I think library privacy (_...) should be used to ensure encapsulation. We've had this kind of privacy for many years, and we'll just keep it as it is. (We might allow for enhancements such that a set of libraries can share all their private members, but that's basically the same thing as making each of those libraries a part of a single library that represents the library group.)

Being private to this is a completely different thing. The main technical motivation from my point of view is that this will enable type safe usage which is otherwise not safe:

class A<X> {
  final X Function(X) this.transform;
  X value;
  A(this.transform, X initialValue) : value = initialValue;

  void foo() {
    ...
    value = transform(value); // Type safe!
    ...
  }
}

void main() {
  A<num> a = A<int>(42);
  a.transform(a.value); // Would throw, but is now a compile-time error.
}

The point is that we can safely use expressions involving the type X in the body of the class A that declares the type parameter X, but we cannot use it safely from the outside (as in main).

I think the ability to restrict a given member to be private to this can be relevant in a lot of software engineering situations. This is all about semantic encapsulation ("only this object can mess with that member" ;-), it doesn't help at all to avoid recompilations.

I haven't had an urgent need for a member to be protected. Presumably, it could actually just be private to this, but there may also be cases where several objects collaborate on a given task (operator == is an example of a collaboration involving two objects).

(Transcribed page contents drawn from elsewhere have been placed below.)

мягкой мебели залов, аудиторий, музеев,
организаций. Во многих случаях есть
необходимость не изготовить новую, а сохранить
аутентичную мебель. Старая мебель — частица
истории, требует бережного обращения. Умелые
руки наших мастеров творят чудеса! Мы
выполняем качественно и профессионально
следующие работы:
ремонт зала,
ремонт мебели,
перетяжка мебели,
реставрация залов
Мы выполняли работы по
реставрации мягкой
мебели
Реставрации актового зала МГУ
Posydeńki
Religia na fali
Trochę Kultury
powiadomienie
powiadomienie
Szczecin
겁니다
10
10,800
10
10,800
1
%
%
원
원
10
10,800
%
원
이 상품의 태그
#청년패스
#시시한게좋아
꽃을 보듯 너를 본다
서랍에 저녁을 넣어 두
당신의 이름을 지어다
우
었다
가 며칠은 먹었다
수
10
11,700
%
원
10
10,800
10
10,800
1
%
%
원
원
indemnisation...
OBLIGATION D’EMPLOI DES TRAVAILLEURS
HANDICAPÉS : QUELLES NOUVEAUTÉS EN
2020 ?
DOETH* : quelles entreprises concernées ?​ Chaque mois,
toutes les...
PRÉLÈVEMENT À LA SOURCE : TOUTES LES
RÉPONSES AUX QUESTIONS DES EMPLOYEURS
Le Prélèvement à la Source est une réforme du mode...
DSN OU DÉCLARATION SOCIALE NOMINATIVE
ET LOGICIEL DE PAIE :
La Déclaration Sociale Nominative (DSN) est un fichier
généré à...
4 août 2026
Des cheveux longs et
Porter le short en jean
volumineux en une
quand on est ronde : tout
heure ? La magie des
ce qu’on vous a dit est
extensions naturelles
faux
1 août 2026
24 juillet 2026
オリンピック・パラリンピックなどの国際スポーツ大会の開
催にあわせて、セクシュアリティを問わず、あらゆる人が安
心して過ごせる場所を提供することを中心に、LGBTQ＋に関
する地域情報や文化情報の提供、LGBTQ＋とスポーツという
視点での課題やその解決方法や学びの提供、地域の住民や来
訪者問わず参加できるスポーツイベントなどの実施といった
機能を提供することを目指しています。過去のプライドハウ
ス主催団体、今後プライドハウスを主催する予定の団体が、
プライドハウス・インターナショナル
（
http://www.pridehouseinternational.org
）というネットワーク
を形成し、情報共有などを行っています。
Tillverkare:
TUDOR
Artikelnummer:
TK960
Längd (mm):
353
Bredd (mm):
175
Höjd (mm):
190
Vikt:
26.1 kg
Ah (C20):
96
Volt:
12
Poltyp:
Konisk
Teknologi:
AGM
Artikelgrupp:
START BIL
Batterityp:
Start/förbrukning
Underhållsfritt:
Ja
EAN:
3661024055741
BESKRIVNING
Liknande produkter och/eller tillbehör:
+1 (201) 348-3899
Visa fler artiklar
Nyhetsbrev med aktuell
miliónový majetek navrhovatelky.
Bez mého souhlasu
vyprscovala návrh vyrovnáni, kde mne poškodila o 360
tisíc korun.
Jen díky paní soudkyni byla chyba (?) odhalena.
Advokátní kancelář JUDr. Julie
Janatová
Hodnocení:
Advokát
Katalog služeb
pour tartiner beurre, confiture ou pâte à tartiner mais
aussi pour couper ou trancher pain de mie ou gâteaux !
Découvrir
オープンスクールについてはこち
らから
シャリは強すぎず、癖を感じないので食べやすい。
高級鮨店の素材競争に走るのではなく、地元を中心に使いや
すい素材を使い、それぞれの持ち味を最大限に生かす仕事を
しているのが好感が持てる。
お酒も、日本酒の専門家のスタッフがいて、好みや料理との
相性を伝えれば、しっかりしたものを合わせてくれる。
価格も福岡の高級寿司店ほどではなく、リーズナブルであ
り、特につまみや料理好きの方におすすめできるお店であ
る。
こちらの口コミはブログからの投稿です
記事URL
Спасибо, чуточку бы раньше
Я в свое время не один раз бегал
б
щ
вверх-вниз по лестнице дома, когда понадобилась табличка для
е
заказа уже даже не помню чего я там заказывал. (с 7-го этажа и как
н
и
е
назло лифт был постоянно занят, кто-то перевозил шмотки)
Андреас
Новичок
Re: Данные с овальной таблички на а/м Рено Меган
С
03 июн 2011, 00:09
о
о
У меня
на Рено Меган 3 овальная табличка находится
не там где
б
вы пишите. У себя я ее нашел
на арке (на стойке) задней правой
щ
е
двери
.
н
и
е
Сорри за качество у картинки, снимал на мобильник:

This brings up the notion of friend classes as well, because those collaborating objects may well have different types. I don't have much of an opinion about protected because I don't really need it.

[lrhn]

A protected behavior is the only kind of access control I've actually missed in Dart, library privacy is fine for everything else.

Protected comes up when you write libraries with base or skeleton classes that others are expected to build on, to create public facing APIs for some third party.
That's when you want there to be members that the API builder can use to communicate privately with the base class, without having to expose those members in their own API.

There are ways, usually involving library private members and public extension members forwarding to the private members, where the second author then doesn't expose those extensions.

But it's cumbersome, and if the third party author happens to import the extensions for another reason, they'll still be there.